This 4 year-old male presented with vomiting. The image (axial T2W MRI) demonstrates a midline posterior fossa mass, which appears to arise from the cerebellar vermis and displace the 4th ventricle anteriorly. Post-gadolinium scans (not shown) demonstrated patchy enhancement. There was associated non-communicating hydrocephalus.

Medulloblastoma is a subtype of primitive neuroectodermal tumour (PNET) occurring in the posterior fossa of children. 75% are midline (vermis), and 75% are in patients less than 15 years. One third of posterior fossa tumours in children are medulloblastomas.
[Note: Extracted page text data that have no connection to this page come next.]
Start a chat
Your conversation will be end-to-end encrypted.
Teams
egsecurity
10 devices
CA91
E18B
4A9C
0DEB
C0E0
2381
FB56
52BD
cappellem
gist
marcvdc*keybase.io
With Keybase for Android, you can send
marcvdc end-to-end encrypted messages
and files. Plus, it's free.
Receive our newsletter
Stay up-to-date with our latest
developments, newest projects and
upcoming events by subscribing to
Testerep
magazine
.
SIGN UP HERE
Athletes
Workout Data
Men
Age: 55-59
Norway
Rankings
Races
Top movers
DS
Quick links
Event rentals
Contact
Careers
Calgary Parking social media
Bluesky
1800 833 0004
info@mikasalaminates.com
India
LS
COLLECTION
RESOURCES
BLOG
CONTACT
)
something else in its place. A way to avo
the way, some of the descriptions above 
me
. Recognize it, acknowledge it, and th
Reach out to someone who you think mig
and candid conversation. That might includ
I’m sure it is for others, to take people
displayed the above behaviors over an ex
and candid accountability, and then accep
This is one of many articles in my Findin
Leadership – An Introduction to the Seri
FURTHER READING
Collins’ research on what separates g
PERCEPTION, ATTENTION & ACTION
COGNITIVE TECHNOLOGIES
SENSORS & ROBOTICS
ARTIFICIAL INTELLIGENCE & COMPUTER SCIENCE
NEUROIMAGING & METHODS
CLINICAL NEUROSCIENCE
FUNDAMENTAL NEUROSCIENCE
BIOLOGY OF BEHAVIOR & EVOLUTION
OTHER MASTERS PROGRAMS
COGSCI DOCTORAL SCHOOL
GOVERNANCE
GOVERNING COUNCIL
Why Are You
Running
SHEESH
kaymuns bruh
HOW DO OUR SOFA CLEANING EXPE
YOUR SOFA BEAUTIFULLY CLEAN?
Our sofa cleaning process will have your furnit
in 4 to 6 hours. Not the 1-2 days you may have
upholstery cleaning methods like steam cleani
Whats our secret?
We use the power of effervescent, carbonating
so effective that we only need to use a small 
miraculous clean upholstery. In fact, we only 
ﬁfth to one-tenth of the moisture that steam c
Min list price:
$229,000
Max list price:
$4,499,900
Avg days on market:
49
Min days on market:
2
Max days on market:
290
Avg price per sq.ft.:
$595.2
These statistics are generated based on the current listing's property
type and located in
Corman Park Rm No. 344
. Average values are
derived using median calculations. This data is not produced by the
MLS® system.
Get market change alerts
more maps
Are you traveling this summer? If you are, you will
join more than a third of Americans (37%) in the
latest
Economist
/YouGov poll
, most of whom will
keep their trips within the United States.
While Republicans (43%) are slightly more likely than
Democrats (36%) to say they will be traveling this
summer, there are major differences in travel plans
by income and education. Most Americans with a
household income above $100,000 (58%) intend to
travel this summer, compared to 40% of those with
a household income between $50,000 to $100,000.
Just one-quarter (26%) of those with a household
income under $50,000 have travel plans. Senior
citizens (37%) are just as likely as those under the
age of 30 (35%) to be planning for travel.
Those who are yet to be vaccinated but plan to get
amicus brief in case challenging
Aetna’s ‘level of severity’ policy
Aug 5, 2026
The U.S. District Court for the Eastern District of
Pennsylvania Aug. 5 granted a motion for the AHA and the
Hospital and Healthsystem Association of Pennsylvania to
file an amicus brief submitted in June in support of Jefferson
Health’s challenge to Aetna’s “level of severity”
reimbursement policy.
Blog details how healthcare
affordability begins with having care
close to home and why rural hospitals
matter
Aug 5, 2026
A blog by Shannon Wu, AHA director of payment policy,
There is frequently (50%) dissemination via the cerebrospinal fluid at the time of diagnosis.

Medulloblastomas are usually hyperdense on non-contrast CT, and may calcify (15%). Homogeneous contrast enhancement is usual. Typical MR findings are hypointense T1W signal, and variable T2W. Cysts may be seen in 75-80%.

Metastases occurs predominantly to other CNS locations. Extracranial metastases occur, predominantly to bone. Contrast-enhanced MRI is the modality of choice to demonstrate CSF spread, and the spine should always be included.

Reference: Osborn AG. Diagnostic Neuroradiology, Mosby, 1994.